PROBLEM DETAILS. Copy each line below that has "should".

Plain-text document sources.
——

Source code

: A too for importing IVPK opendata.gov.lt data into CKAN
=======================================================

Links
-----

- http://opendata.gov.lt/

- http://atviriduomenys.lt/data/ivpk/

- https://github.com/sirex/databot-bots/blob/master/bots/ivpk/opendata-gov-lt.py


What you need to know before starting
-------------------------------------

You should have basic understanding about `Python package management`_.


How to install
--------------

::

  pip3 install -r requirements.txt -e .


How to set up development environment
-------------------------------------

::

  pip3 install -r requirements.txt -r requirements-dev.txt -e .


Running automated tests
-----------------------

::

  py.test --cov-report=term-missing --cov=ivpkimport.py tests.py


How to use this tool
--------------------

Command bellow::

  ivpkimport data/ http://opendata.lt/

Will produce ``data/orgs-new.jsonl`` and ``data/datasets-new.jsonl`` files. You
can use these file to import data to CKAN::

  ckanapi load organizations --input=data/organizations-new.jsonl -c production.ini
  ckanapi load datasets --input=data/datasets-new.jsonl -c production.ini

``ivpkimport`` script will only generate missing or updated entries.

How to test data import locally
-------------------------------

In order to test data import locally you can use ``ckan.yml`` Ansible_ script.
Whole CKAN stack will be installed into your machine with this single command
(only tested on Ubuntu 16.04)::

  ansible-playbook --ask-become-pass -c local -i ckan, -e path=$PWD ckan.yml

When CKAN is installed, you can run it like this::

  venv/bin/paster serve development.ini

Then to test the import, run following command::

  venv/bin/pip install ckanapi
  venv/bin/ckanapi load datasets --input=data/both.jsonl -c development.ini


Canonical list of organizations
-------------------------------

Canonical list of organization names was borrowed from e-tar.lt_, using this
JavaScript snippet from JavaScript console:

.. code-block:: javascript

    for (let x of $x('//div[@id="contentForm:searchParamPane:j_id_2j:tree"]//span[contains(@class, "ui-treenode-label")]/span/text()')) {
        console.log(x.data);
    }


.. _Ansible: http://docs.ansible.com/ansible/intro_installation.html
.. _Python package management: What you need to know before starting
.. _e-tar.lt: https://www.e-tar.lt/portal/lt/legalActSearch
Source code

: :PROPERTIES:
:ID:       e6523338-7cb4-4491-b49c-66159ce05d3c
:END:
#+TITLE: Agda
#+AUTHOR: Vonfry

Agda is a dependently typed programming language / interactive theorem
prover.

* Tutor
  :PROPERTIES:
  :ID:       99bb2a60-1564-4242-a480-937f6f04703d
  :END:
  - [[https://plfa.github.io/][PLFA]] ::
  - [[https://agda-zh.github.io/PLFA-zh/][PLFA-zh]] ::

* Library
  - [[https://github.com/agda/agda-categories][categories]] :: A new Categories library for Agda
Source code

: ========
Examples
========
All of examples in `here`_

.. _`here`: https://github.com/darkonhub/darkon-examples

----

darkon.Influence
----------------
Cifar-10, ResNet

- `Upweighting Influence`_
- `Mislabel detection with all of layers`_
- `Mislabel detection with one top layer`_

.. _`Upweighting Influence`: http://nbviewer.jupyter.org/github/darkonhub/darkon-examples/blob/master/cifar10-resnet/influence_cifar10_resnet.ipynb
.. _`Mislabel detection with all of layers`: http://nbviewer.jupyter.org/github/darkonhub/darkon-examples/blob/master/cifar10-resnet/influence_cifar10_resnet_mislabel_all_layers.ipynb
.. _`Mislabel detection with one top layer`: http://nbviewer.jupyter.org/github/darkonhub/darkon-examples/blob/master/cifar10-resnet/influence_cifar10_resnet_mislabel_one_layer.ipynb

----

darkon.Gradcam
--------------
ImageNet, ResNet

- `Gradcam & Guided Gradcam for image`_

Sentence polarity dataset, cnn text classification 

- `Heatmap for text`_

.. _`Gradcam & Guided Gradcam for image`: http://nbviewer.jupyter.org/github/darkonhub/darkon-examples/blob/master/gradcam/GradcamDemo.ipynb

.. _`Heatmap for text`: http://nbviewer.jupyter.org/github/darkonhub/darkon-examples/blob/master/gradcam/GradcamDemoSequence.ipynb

——

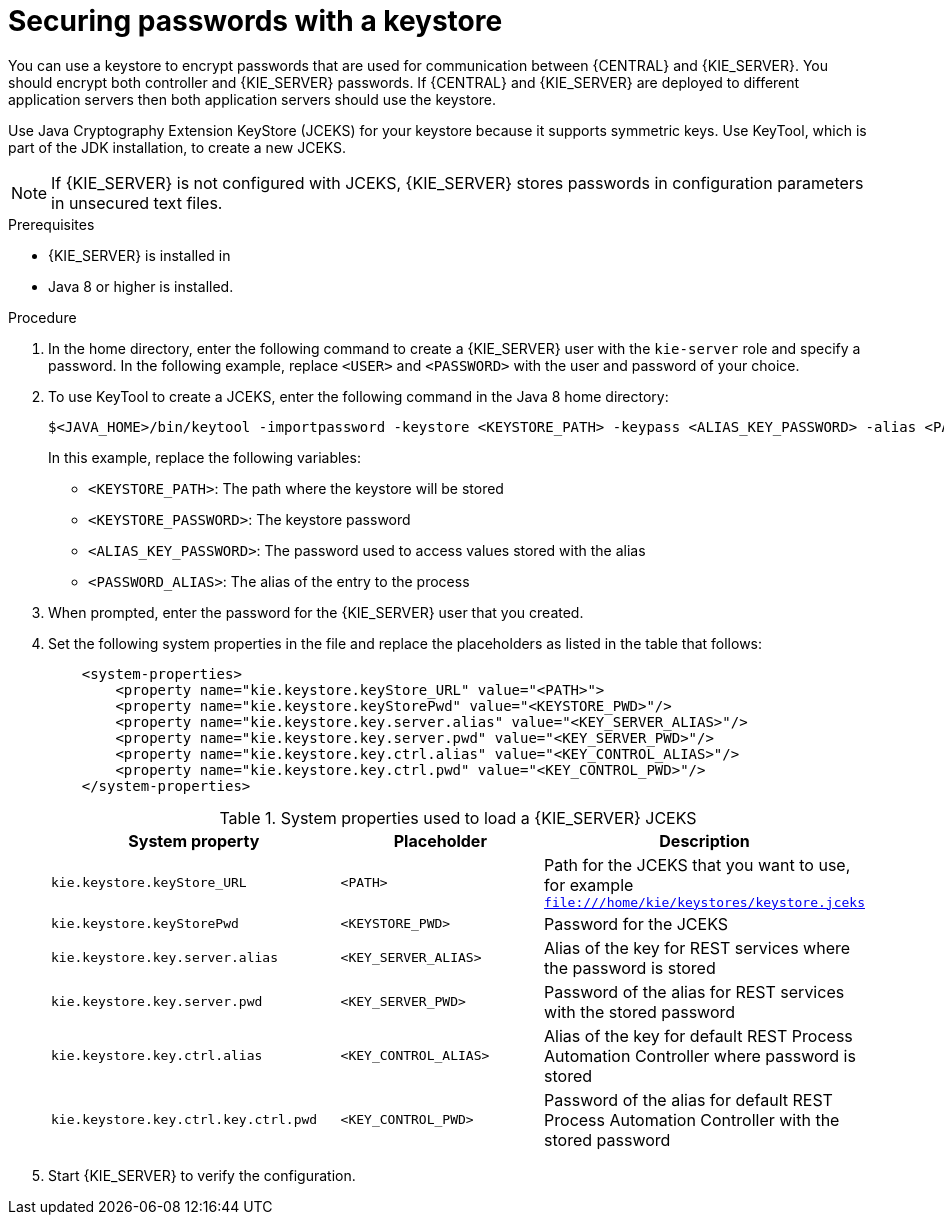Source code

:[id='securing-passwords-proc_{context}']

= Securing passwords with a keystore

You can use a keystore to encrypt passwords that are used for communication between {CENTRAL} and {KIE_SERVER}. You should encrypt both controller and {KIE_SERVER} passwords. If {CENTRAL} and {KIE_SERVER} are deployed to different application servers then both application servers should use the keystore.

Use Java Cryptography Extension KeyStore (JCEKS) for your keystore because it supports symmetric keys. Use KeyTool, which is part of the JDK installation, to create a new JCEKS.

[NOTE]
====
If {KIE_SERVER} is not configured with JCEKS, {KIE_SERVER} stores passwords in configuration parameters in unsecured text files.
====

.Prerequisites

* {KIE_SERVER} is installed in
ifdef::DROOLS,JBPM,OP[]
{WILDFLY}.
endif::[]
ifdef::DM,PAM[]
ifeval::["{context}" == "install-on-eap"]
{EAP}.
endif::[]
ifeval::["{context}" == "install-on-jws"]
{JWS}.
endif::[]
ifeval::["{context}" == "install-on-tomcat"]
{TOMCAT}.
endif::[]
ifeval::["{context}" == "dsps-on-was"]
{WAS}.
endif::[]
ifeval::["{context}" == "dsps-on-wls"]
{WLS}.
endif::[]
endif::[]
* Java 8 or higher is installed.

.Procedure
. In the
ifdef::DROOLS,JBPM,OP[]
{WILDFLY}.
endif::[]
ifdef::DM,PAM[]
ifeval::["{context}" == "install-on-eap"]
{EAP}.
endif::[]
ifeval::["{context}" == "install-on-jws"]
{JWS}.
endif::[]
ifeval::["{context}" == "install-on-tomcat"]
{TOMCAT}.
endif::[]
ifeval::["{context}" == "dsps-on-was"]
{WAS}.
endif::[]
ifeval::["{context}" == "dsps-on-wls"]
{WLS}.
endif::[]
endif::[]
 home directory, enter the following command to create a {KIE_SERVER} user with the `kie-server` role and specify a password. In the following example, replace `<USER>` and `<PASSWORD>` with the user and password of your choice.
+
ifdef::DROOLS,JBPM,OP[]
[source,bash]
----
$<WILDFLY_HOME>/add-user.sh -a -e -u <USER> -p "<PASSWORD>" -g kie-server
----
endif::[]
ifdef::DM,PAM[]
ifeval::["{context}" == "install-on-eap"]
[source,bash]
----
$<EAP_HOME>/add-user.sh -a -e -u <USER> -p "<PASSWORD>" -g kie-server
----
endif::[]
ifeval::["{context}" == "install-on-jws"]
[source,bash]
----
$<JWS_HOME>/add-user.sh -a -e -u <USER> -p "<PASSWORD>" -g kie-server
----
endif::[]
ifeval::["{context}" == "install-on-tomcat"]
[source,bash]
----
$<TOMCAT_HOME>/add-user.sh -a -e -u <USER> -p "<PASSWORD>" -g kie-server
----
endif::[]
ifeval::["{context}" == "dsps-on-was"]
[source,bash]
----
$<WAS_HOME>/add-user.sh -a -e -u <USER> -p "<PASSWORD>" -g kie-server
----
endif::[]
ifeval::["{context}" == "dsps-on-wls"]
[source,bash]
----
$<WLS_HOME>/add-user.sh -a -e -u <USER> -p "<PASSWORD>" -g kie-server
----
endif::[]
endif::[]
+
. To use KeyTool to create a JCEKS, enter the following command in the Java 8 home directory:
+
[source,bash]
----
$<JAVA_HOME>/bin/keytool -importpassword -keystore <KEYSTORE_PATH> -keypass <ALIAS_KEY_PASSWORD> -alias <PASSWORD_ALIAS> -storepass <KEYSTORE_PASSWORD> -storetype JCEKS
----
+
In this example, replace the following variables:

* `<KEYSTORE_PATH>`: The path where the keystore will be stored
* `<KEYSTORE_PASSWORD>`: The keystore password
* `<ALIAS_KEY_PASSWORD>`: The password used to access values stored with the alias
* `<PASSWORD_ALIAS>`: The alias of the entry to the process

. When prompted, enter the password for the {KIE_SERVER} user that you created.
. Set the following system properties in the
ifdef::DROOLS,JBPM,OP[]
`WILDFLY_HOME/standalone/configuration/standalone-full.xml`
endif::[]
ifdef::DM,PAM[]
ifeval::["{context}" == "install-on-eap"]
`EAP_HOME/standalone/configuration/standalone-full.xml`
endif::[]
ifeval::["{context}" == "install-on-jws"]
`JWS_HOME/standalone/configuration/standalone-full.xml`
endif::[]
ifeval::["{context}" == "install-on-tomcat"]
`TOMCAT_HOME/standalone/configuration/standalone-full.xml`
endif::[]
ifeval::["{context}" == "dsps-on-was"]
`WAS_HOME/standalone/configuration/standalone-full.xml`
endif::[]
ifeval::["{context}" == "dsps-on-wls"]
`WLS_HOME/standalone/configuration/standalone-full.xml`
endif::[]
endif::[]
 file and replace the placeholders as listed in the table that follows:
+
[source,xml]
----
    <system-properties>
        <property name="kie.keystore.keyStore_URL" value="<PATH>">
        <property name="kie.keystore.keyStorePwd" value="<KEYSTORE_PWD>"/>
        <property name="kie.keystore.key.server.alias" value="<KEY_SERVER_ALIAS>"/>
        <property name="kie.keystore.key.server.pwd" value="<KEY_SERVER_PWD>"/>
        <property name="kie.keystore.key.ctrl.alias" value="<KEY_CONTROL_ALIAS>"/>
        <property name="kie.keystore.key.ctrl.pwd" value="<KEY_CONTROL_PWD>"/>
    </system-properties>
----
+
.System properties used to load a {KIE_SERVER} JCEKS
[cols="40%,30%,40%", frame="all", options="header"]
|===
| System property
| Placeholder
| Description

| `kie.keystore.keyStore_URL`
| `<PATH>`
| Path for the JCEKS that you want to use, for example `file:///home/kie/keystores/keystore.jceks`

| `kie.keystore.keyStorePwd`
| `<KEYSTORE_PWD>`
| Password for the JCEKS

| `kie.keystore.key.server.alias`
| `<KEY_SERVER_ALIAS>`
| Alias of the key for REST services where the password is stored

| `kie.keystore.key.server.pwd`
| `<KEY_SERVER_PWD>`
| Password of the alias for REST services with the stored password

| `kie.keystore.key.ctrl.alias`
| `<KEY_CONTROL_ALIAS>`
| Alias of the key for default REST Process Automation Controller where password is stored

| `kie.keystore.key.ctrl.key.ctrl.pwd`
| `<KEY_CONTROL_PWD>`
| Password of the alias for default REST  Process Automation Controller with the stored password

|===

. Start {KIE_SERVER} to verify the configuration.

——

TASK SOLUTION.
You should have basic understanding about `Python package management`_.
You can use a keystore to encrypt passwords that are used for communication between {CENTRAL} and {KIE_SERVER}. You should encrypt both controller and {KIE_SERVER} passwords. If {CENTRAL} and {KIE_SERVER} are deployed to different application servers then both application servers should use the keystore.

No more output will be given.